▼

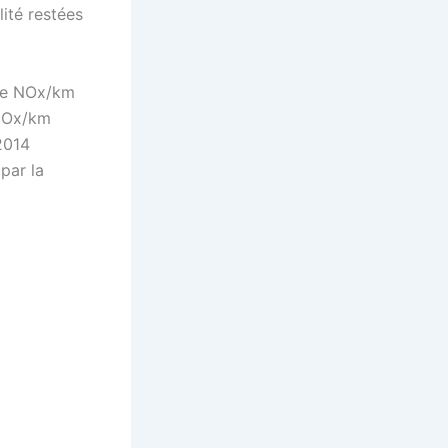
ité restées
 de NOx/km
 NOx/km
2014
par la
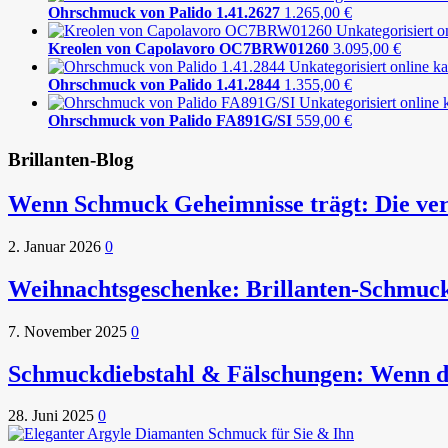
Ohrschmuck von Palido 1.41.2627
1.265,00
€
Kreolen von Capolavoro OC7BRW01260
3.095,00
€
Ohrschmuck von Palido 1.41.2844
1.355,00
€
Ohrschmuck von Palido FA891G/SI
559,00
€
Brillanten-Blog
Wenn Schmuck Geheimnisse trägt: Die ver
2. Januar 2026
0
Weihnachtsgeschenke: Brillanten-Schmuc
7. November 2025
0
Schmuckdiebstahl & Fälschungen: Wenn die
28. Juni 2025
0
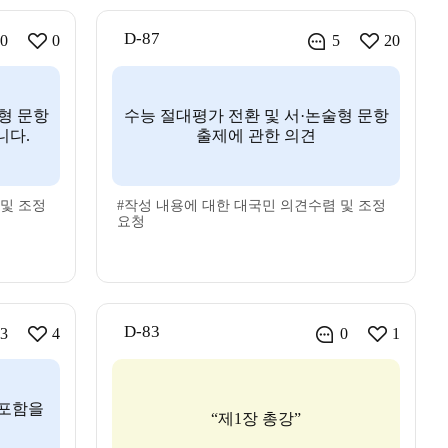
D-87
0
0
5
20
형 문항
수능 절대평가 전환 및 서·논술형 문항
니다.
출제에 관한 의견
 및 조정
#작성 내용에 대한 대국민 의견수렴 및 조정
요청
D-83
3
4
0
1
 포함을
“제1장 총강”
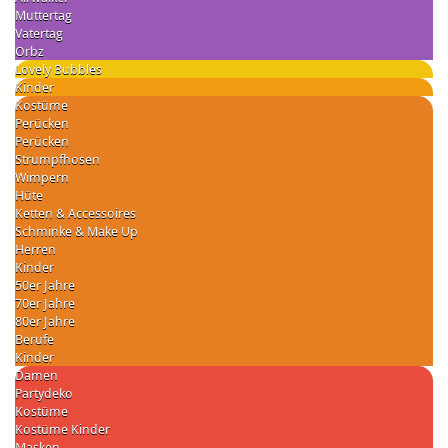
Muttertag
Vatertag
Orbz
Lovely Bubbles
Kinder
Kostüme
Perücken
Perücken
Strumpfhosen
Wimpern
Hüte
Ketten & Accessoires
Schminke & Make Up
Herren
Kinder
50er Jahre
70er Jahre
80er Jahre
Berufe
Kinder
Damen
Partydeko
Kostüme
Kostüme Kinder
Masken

▲

### WHAT IS EXPECTED
Search the material above for the string "Brillanten". Show every line that holds it.

### RESPONSE BELOW
Brillanten-Blog
Weihnachtsgeschenke: Brillanten-Schmuc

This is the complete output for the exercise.